I see the eco car segment in Thailand have lowered tax rates due to reduced emissions. Based on engine capacity or whatever.

Why isn't electric cars (Nissan Leaf and BMW i3) given a tax incentives due to zero emissions? They don't have an engine so how do they calculate the tax and tarrifs?

Looking at a new Nissan Leaf is 2.49 million baht and the i3 is 3.4 million baht.

Does it come down to protecting the local car industry?

Posted

EV's and Hybrids have had a special excise tax rate of 10% for around 8 years now.

The only change in the 2016 rules is they do actually start looking at their emissions now - so they have to actually work to get the special rate. i.e. That means the Camry Hybrid no longer gets the 10% rate.

Posted

The new vehicle excise taxes are really just a way to increase excise tax revenue under the disguise of protecting the environment.

Posted

EV's and Hybrids have had a special excise tax rate of 10% for around 8 years now.

The only change in the 2016 rules is they do actually start looking at their emissions now - so they have to actually work to get the special rate. i.e. That means the Camry Hybrid no longer gets the 10% rate.

If Thailan real care about clean air and amission

Up Year Tax on all disel car same in China , where have real big problem clean air in city.

# DATA EXTRACT
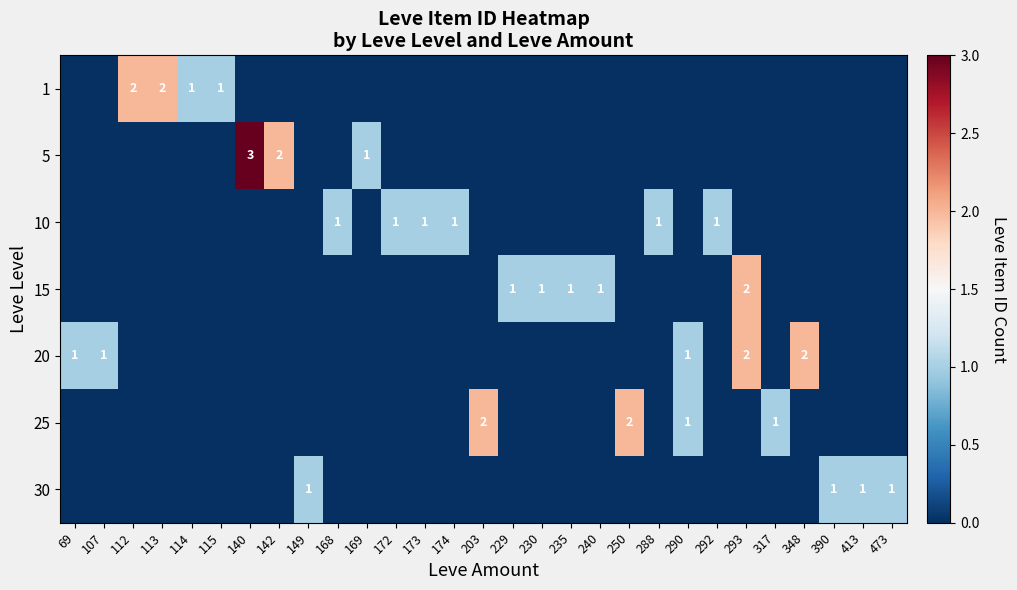

At which category is the sum across all series the highest?

293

# PROBLEM STATEMENT
Resume the forum thread on Thailand's vehicle excise taxes from its last post, adding a few more replies.

# ANSWER BOX
And what we see? disel cost it cheapest than benzine.

So its just public "GOOD face"

And help raise taxes in budget.

And ofcouse disel ingine because the country is not rich, so care about protection economic from oil crises.

This somewhat reasonable way.

Posted

EV's and Hybrids have had a special excise tax rate of 10% for around 8 years now.

The only change in the 2016 rules is they do actually start looking at their emissions now - so they have to actually work to get the special rate. i.e. That means the Camry Hybrid no longer gets the 10% rate.

If Thailan real care about clean air and amission

Up Year Tax on all disel car same in China , where have real big problem clean air in city.

And what we see? disel cost it cheapest than benzine.

So its just public "GOOD face"

And help raise taxes in budget.

And ofcouse disel ingine because the country is not rich, so care about protection economic from oil crises.

This somewhat reasonable way.

The thing is, the Thai manufacturing supply chain isn't yet supplying EV parts - so any incentive right now just means more imported content in Thai assembly lines...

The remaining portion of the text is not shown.